[Dataset entries]
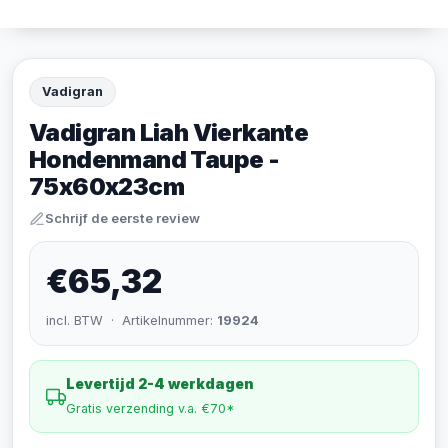
Vadigran
Vadigran Liah Vierkante
Hondenmand Taupe -
75x60x23cm
Schrijf de eerste review
€65,32
incl. BTW · Artikelnummer:
19924
Levertijd 2-4 werkdagen
Gratis verzending v.a. €70*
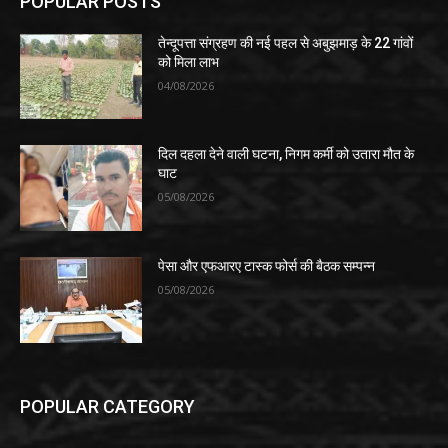
POPULAR POSTS
तेन्दूपत्ता संग्रहण की नई पहल से अबुझमाड़ के 22 गांवों
को मिला लाभ
04/08/2026
दिल दहला देने वाली घटना, निगम कर्मी को उतारा मौत के
घाट
05/08/2026
पेसा और एफआरए टास्क फोर्स की बैठक सम्पन्न
05/08/2026
POPULAR CATEGORY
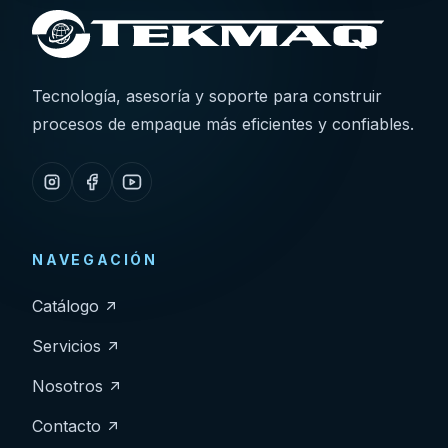
Tecnología, asesoría y soporte para construir
procesos de empaque más eficientes y confiables.
NAVEGACIÓN
Catálogo
Servicios
Nosotros
Contacto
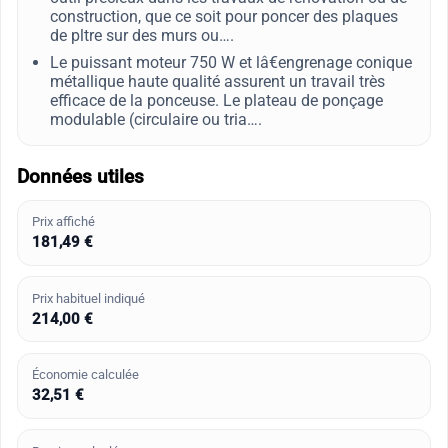
construction, que ce soit pour poncer des plaques
de pltre sur des murs ou….
Le puissant moteur 750 W et lâ€engrenage conique
métallique haute qualité assurent un travail très
efficace de la ponceuse. Le plateau de ponçage
modulable (circulaire ou tria….
Données utiles
Prix affiché
181,49 €
Prix habituel indiqué
214,00 €
Économie calculée
32,51 €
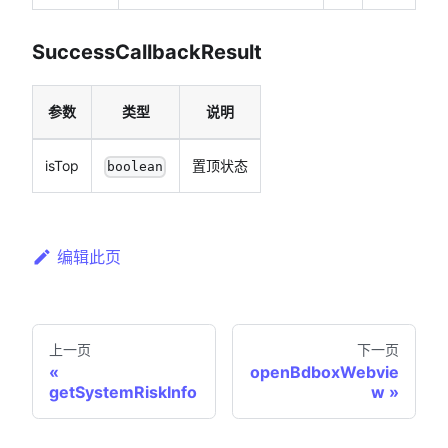
SuccessCallbackResult
参数
类型
说明
isTop
置顶状态
boolean
编辑此页
上一页
下一页
openBdboxWebvie
getSystemRiskInfo
w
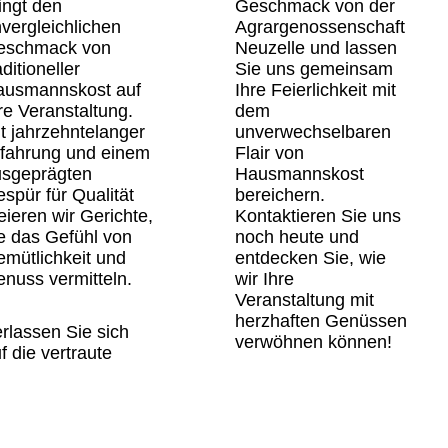
ingt den
Geschmack von der
vergleichlichen
Agrargenossenschaft
eschmack von
Neuzelle und lassen
aditioneller
Sie uns gemeinsam
ausmannskost auf
Ihre Feierlichkeit mit
re Veranstaltung.
dem
t jahrzehntelanger
unverwechselbaren
rfahrung und einem
Flair von
usgeprägten
Hausmannskost
spür für Qualität
bereichern.
eieren wir Gerichte,
Kontaktieren Sie uns
e das Gefühl von
noch heute und
mütlichkeit und
entdecken Sie, wie
nuss vermitteln.
wir Ihre
Veranstaltung mit
herzhaften Genüssen
rlassen Sie sich
verwöhnen können!
f die vertraute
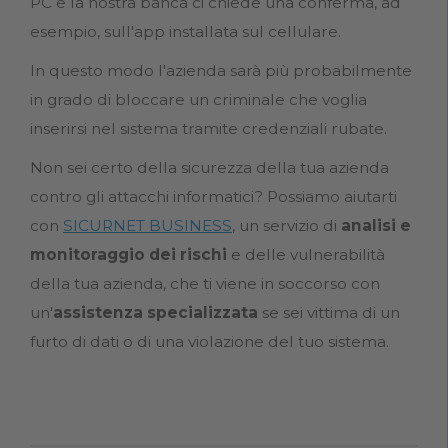
PC e la nostra banca ci chiede una conferma, ad
esempio, sull'app installata sul cellulare.
In questo modo l'azienda sarà più probabilmente
in grado di bloccare un criminale che voglia
inserirsi nel sistema tramite credenziali rubate.
Non sei certo della sicurezza della tua azienda
contro gli attacchi informatici? Possiamo aiutarti
con
SICURNET BUSINESS
, un servizio di
analisi e
monitoraggio dei rischi
e delle vulnerabilità
della tua azienda, che ti viene in soccorso con
un'
assistenza specializzata
se sei vittima di un
furto di dati o di una violazione del tuo sistema.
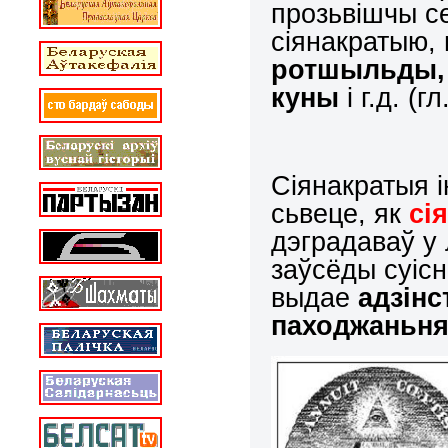
прозьвішчы се
сіянакратыю,
ротшыльды, 
куны
і г.д. (г
Сіянакратыя і
сьвеце, як
сі
дэградаваў у 
заўсёды суіс
выдае
адзінс
паходжаньн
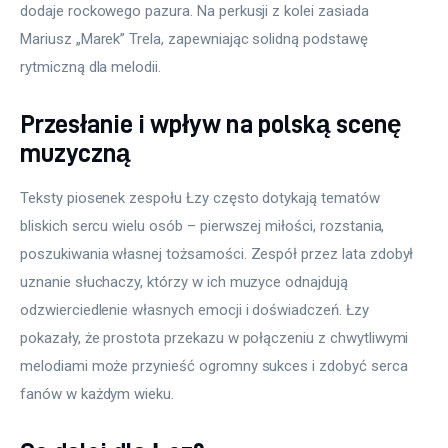
dodaje rockowego pazura. Na perkusji z kolei zasiada 
Mariusz „Marek” Trela, zapewniając solidną podstawę 
rytmiczną dla melodii.
Przesłanie i wpływ na polską scenę
muzyczną
Teksty piosenek zespołu Łzy często dotykają tematów 
bliskich sercu wielu osób – pierwszej miłości, rozstania, 
poszukiwania własnej tożsamości. Zespół przez lata zdobył 
uznanie słuchaczy, którzy w ich muzyce odnajdują 
odzwierciedlenie własnych emocji i doświadczeń. Łzy 
pokazały, że prostota przekazu w połączeniu z chwytliwymi 
melodiami może przynieść ogromny sukces i zdobyć serca 
fanów w każdym wieku.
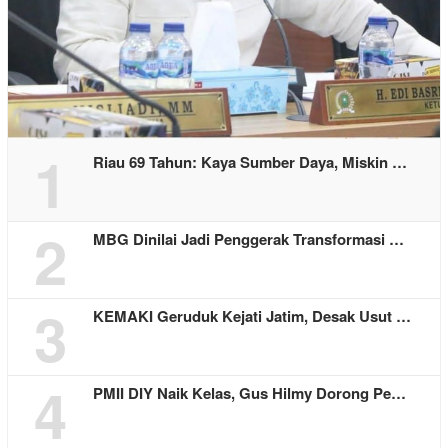
1
Riau 69 Tahun: Kaya Sumber Daya, Miskin …
2
MBG Dinilai Jadi Penggerak Transformasi …
3
KEMAKI Geruduk Kejati Jatim, Desak Usut …
4
PMII DIY Naik Kelas, Gus Hilmy Dorong Pe…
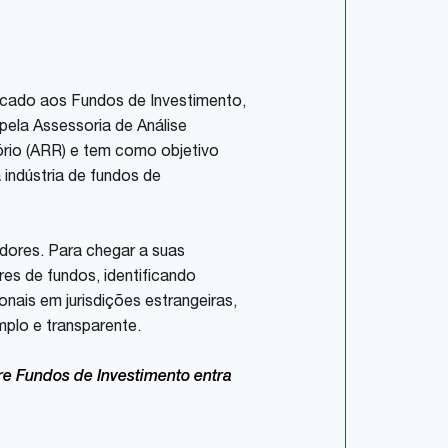
licado aos Fundos de Investimento,
pela Assessoria de Análise
ório (ARR) e tem como objetivo
indústria de fundos de
tidores. Para chegar a suas
es de fundos, identificando
nais em jurisdições estrangeiras,
plo e transparente.
e Fundos de Investimento entra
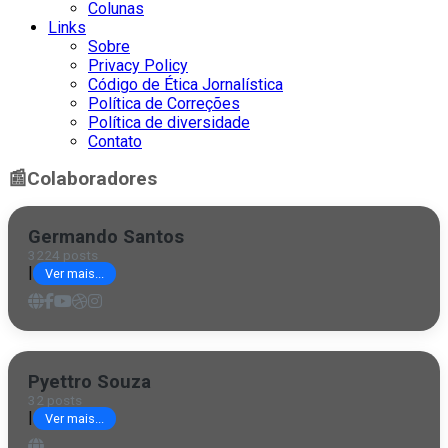
Colunas
Links
Sobre
Privacy Policy
Código de Ética Jornalística
Política de Correções
Política de diversidade
Contato
📰
Colaboradores
Germando Santos
3224 posts
|
Ver mais...
Pyettro Souza
32 posts
|
Ver mais...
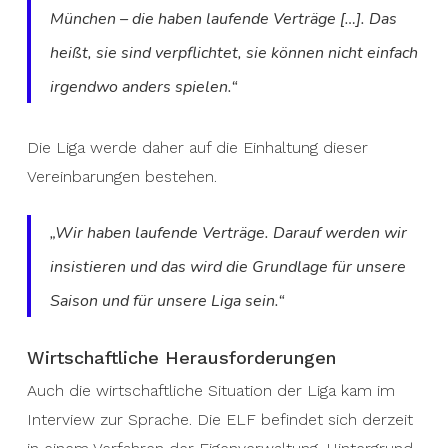
München – die haben laufende Verträge […]. Das
heißt, sie sind verpflichtet, sie können nicht einfach
irgendwo anders spielen.“
Die Liga werde daher auf die Einhaltung dieser
Vereinbarungen bestehen.
„Wir haben laufende Verträge. Darauf werden wir
insistieren und das wird die Grundlage für unsere
Saison und für unsere Liga sein.“
Wirtschaftliche Herausforderungen
Auch die wirtschaftliche Situation der Liga kam im
Interview zur Sprache. Die ELF befindet sich derzeit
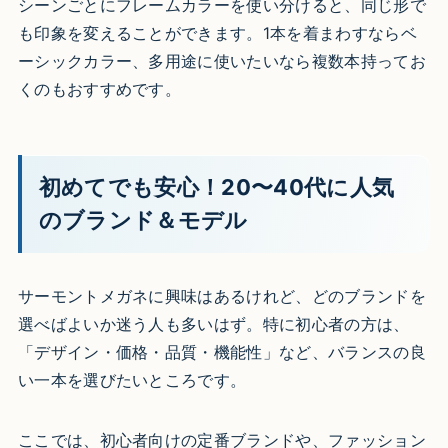
シーンごとにフレームカラーを使い分けると、同じ形で
も印象を変えることができます。1本を着まわすならベ
ーシックカラー、多用途に使いたいなら複数本持ってお
くのもおすすめです。
初めてでも安心！20〜40代に人気
のブランド＆モデル
サーモントメガネに興味はあるけれど、どのブランドを
選べばよいか迷う人も多いはず。特に初心者の方は、
「デザイン・価格・品質・機能性」など、バランスの良
い一本を選びたいところです。
ここでは、初心者向けの定番ブランドや、ファッション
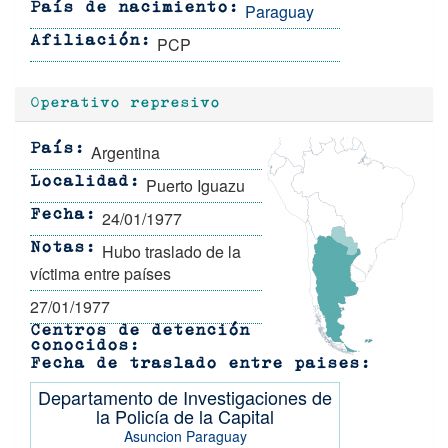
Paraguay
País de nacimiento
PCP
Afiliación
Operativo represivo
Argentina
País
Puerto Iguazu
Localidad
24/01/1977
Fecha
Hubo traslado de la
Notas
víctima entre países
27/01/1977
Centros de detención
conocidos
Fecha de traslado entre paises
Departamento de Investigaciones de
la Policía de la Capital
Asuncion
Paraguay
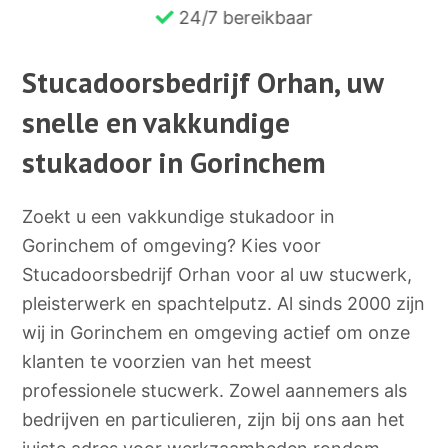
24/7 bereikbaar
Stucadoorsbedrijf Orhan, uw
snelle en vakkundige
stukadoor in Gorinchem
Zoekt u een vakkundige stukadoor in
Gorinchem of omgeving? Kies voor
Stucadoorsbedrijf Orhan voor al uw stucwerk,
pleisterwerk en spachtelputz. Al sinds 2000 zijn
wij in Gorinchem en omgeving actief om onze
klanten te voorzien van het meest
professionele stucwerk. Zowel aannemers als
bedrijven en particulieren, zijn bij ons aan het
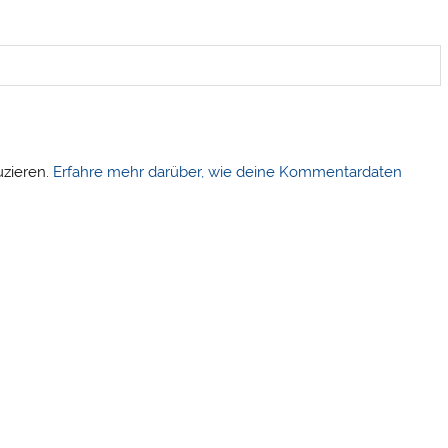
uzieren.
Erfahre mehr darüber, wie deine Kommentardaten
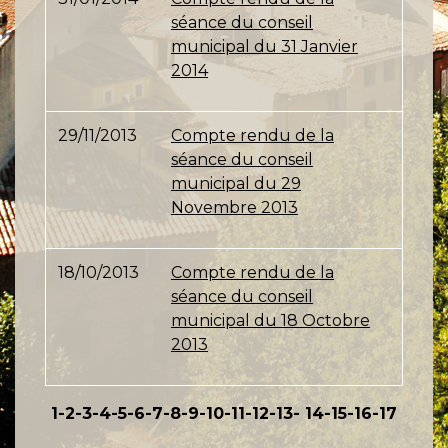
séance du conseil
municipal du 31 Janvier
2014
29/11/2013
Compte rendu de la
séance du conseil
municipal du 29
Novembre 2013
18/10/2013
Compte rendu de la
séance du conseil
municipal du 18 Octobre
2013
1
-2
-3
-4
-5
-6
-7
-8
-9
-10
-11
-12
-13
-
14
-15
-16
-17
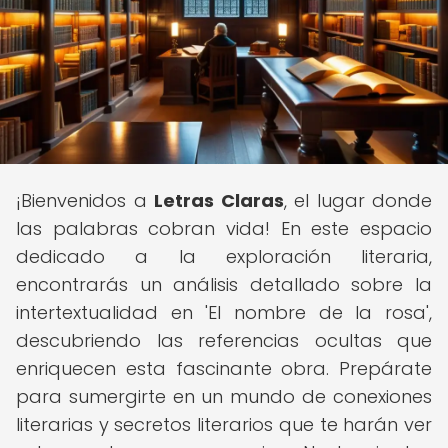
¡Bienvenidos a
Letras Claras
, el lugar donde
las palabras cobran vida! En este espacio
dedicado a la exploración literaria,
encontrarás un análisis detallado sobre la
intertextualidad en 'El nombre de la rosa',
descubriendo las referencias ocultas que
enriquecen esta fascinante obra. Prepárate
para sumergirte en un mundo de conexiones
literarias y secretos literarios que te harán ver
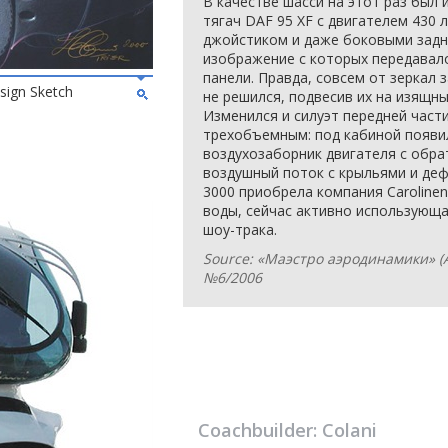
В качестве шасси на этот раз был
тягач DAF 95 XF с двигателем 430 л
джойстиком и даже боковыми задн
изображение с которых передавало
панели. Правда, совсем от зеркал 
sign Sketch
не решился, подвесив их на изящн
Изменился и силуэт передней част
трехобъемным: под кабиной появ
воздухозаборник двигателя с обр
воздушный поток с крыльями и деф
3000 приобрела компания Caroline
воды, сейчас активно использующа
шоу-трака.
Source: «Маэстро аэродинамики» (А
№6/2006
Coachbuilder:
Colani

- [Requirement]: Look through the records above for the string "entre", then copy every line that has it.

- [Task result]:
víctima entre países
Fecha de traslado entre paises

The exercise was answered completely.